*TASK MATERIAL*.
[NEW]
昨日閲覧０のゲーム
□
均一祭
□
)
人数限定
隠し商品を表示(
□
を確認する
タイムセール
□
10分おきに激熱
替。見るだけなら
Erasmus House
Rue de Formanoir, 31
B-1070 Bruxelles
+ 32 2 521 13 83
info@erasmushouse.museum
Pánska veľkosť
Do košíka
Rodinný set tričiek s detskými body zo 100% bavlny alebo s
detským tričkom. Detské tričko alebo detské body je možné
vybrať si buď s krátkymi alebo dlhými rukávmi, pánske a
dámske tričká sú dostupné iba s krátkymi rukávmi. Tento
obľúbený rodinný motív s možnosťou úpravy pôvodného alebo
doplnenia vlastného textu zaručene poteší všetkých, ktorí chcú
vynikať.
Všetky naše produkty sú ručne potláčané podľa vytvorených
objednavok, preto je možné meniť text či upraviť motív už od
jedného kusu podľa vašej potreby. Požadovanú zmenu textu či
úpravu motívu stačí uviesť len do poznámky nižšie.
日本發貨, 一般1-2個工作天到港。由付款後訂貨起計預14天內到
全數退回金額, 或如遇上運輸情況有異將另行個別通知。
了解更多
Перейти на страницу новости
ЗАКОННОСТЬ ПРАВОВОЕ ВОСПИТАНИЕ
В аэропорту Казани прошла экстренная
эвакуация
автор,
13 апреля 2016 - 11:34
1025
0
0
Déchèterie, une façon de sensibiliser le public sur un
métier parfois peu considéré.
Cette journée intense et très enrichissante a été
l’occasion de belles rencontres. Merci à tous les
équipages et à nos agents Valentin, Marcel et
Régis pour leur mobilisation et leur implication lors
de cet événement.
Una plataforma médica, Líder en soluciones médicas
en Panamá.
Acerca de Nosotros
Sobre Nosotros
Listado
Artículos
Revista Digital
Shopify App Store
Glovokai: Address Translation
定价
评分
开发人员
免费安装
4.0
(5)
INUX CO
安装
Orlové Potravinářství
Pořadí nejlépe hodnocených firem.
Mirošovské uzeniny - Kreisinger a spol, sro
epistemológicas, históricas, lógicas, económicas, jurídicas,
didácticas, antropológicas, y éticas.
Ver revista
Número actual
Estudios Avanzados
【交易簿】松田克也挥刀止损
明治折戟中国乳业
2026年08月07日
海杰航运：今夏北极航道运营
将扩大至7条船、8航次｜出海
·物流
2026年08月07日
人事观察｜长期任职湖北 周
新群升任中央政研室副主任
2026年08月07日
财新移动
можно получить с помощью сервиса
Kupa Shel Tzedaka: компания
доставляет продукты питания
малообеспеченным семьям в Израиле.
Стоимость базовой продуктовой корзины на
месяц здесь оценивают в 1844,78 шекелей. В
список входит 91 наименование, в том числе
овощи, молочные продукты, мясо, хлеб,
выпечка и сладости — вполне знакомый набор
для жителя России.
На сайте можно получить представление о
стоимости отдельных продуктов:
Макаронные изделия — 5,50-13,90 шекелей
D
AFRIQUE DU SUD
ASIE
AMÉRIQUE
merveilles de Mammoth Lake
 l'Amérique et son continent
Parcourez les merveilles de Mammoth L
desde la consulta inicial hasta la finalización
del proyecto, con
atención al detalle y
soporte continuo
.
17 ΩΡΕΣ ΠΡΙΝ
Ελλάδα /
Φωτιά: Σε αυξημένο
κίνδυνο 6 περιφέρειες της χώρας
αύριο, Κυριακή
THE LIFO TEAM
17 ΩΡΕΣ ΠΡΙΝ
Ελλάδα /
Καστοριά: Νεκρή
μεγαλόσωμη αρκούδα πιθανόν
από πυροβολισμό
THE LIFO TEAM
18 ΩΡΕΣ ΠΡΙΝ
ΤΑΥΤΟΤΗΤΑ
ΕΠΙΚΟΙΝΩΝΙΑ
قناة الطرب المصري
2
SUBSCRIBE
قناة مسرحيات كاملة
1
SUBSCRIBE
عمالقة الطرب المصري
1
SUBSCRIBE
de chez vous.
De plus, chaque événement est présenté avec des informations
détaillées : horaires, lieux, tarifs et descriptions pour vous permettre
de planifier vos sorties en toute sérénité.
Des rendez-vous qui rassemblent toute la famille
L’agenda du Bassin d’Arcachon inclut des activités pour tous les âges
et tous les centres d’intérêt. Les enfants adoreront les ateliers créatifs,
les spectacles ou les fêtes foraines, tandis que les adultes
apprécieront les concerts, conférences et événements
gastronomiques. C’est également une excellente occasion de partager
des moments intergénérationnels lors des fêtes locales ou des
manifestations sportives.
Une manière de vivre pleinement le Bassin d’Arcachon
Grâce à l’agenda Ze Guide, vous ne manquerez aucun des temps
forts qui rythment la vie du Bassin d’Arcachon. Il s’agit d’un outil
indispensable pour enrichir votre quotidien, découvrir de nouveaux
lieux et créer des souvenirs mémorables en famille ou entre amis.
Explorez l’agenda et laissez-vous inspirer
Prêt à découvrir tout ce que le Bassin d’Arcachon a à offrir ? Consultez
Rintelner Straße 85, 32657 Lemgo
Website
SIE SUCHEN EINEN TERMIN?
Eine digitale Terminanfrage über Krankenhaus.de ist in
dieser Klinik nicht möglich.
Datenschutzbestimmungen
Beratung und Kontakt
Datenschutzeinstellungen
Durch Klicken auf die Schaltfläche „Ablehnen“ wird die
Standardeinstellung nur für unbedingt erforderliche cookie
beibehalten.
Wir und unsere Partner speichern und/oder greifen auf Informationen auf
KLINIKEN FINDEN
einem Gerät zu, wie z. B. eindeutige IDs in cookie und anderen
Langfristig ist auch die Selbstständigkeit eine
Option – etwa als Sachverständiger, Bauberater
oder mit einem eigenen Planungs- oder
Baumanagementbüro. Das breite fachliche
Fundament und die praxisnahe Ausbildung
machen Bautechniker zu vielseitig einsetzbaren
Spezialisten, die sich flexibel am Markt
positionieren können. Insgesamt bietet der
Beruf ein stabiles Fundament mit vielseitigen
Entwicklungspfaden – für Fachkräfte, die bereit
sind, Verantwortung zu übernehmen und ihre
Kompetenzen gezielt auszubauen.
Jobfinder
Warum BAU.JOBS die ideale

*WORK INSTRUCTIONS*.
Pull out every line in the listing above that contains the string "agenda", and match the case exactly.

*EXERCISE ANSWER*.
L’agenda du Bassin d’Arcachon inclut des activités pour tous les âges
Grâce à l’agenda Ze Guide, vous ne manquerez aucun des temps
Explorez l’agenda et laissez-vous inspirer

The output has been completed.